Redaktion einer Boulevardzeitung verstößt nicht gegen den Pressekodex

Eine Boulevardzeitung lässt online einen Autor einen Brief an die Opfer eines schweren Flixbus-Unfalls in der Nähe von Leipzig schreiben. Darin wird die Frage gestellt, warum die Opfer in den Flixbus gestiegen seien. Seien die Fahrgäste verunglückt, weil sie knapp bei Kasse gewesen seien? Hätten die teurere Bahn oder das Flugzeug sie sicherer nach München gebracht, fragt der Kolumnist. Eine Passage aus dem Beitrag: „Mit den kleinen Hämmern oben am Bus schlugen sie die Fenster auf und krochen blutend heraus. Es ist ein Unfall, mehr nicht. Der Busfahrer hatte einen Sekundenschlaf gehabt. Die Autobahn war mehrere Stunden gesperrt. Am nächsten Morgen fuhren Autofahrer wie immer, als wäre nichts geschehen. Ich stelle mir vor, wie sie alle dösten im Bus, wie sie sich sicher fühlten. Der Student, die alleinerziehende Mutter. Die Mutter, die ihren Sohn besuchen will. Das alles kann im Zug und im Flugzeug passieren. Das Schicksal hat kein Erbarmen.“ Vier Leser der Zeitung wenden sich mit einer Beschwerde an den Presserat. Sie kritisieren, dass der Artikel mehrere presseethische Grundsätze verletzt.

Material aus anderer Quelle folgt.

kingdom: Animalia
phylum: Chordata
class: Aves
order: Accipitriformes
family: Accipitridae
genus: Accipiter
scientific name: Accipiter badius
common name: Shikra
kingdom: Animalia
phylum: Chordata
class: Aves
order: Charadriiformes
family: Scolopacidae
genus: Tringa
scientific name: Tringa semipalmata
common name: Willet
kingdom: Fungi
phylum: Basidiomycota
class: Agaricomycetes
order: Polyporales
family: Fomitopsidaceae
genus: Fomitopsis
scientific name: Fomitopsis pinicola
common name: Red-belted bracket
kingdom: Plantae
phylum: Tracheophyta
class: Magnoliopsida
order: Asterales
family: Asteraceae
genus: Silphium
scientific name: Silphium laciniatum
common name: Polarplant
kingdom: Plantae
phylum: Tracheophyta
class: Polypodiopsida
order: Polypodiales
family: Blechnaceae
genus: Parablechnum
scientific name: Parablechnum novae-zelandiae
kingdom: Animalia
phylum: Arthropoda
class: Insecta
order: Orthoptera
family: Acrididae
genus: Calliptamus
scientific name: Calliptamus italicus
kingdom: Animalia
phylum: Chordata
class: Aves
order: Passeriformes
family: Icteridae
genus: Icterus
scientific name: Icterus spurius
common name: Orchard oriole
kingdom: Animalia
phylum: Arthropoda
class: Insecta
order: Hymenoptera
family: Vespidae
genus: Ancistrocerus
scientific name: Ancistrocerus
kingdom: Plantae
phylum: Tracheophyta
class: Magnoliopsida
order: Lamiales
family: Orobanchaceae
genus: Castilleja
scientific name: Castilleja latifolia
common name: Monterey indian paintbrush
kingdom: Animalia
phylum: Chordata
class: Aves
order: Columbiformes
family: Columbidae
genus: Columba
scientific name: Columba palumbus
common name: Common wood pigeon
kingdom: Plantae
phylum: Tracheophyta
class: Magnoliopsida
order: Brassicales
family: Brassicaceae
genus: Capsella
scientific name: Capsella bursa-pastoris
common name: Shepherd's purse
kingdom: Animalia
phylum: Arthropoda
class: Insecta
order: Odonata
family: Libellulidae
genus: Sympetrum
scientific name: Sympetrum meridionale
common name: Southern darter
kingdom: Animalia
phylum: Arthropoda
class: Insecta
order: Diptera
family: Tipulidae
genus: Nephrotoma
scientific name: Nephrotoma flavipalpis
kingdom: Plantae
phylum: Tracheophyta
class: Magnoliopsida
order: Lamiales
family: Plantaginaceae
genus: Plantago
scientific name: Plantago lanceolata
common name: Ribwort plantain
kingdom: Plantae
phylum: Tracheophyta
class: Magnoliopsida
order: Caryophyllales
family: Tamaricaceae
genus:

Genannt werden die Ziffer 1 des Pressekodex (Menschenwürde), sowie die Ziffer 9 (Ehre der Opfer). Außerdem werfen sie der Zeitung Sensationsberichterstattung (Kodex-Ziffer 11) vor. Der Autor schreibe, die Opfer seien nur gestorben, weil sie unbedingt möglichst billig verreisen wollten. Er gebe also den Opfern Schuld an ihrem eigenen Tod. Der Chefredakteur sieht die Berichterstattung als zulässig an. Sie sei von der Meinungsfreiheit gedeckt. Bei den Passagen „Seid Ihr verunglückt, weil Ihr knapp bei Kasse wart?“ oder „Sterben wegen Billigtickets“ handele es sich um Meinungsäußerungen. Der Autor verdeutliche an mehreren Stellen, dass die Verunglückten gerade nicht „selbst schuld“ an ihrem Schicksal seien Er kritisiere vielmehr die Gleichgültigkeit der Gesellschaft gegenüber einer solchen Tragödie („Am nächsten Morgen fuhren Autofahrer wie immer, als wäre nichts geschehen“). Von einem Verstoß gegen Ziffer 1 (Menschenwürde) und gegen Ziffer 9 (Schutz der Ehre) könne nicht gesprochen werden, da die Ehre etwas Höchstpersönliches sei. Keines der Opfer sei jedoch identifizierend dargestellt worden.